The European Parliament has voted to approve the Data Act — controversial legislation that includes a stipulation necessitating smart contracts have the ability to be terminated.

In a Nov. 9 press release, the parliament said the legislation passed 481 votes to 31 against. To become law, it will now need approval from the European Council — the heads of each of the 27 European Union member states.

The adopted Data Act outlines the requirement that smart contacts “can be interrupted and terminated” along with controls allowing functions that reset or stop the contract.

Highlighted excerpt of the Data Act relating to smart contracts. Source: European Parliament

At its core, the Data Act would allow users to access data they generate from smart devices, with the European Commission claiming that 80% of such data collected is never used.

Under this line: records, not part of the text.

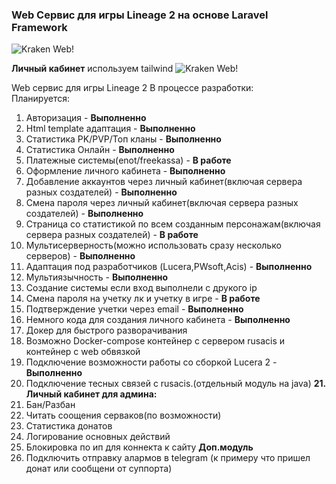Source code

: ### Web Сервис для игры Lineage 2 на основе Laravel Framework


![Kraken Web!](https://i.ibb.co/M7jG4QD/Logokraken-Wev.png)

**Личный кабинет** используем tailwind
![Kraken Web!](https://i.ibb.co/6RHF7bS/finish.png)


Web сервис для игры Lineage 2 В процессе разработки:\
Планируется: 
 1. Авторизация - **Выполненно**
 2. Html template адаптация - **Выполненно**
 3. Статистика PK/PVP/Топ кланы - **Выполненно**
 4. Статистика Онлайн  - **Выполненно**
 5. Платежные системы(enot/freekassa) - **В работе**
 6. Оформление личного кабинета - **Выполненно**
 7. Добавление аккаунтов через личный кабинет(включая сервера разных создателей)  - **Выполненно**
 8. Смена пароля через личный кабинет(включая сервера разных создателей)  - **Выполненно**
 9. Страница со статистикой по всем созданным персонажам(включая сервера разных создателей) - **В работе**
 10. Мультисерверность(можно использовать сразу несколько серверов) - **Выполненно**
 11. Адаптация под разработчиков (Lucera,PWsoft,Acis) - **Выполненно**
 12. Мультиязычность - **Выполненно**
 13. Создание системы если вход выполнели с друкого ip
 14. Смена пароля на учетку лк и учетку в игре - **В работе**
 15. Подтверждение учетки через email -  **Выполненно**
 16. Немного кода для создания личного кабинета - **Выполненно**
 17. Докер для быстрого разворачивания 
 18. Возможно Docker-compose контейнер с сервером rusacis и контейнер с web обвязкой
 19. Подключение возможности работы со сборкой Lucera 2 - **Выполненно**
 20. Подключение тесных связей с rusacis.(отдельный модуль на java)
 **21. Личный кабинет для админа:**
 22. Бан/Разбан
 23. Читать соощения серваков(по возможности)
 24. Статистика донатов
 25. Логирование основных действий
 26. Блокировка по ип для коннекта к сайту
 **Доп.модуль**
 1. Подключить отправку алармов в telegram (к примеру что пришел донат или сообщени от суппорта)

The Act’s critics have highlighted concerns about the smart contract clause, saying the definition is too broad and doesn’t provide clear details on when interruptions or terminations should occur.

Related: EU banking watchdog proposes liquidity rules for stablecoin issuers

A June open letter sent by EU blockchain advocacy bodies and signed by dozens of crypto firms also said the Data Act could see smart contracts that use data from public blockchains like Ethereum be deemed in breach of the law.

The European Commission has reportedly said, however, that the Data Act isn’t concerned with blockchain and fears the Act would make smart contracts illegal are unfounded.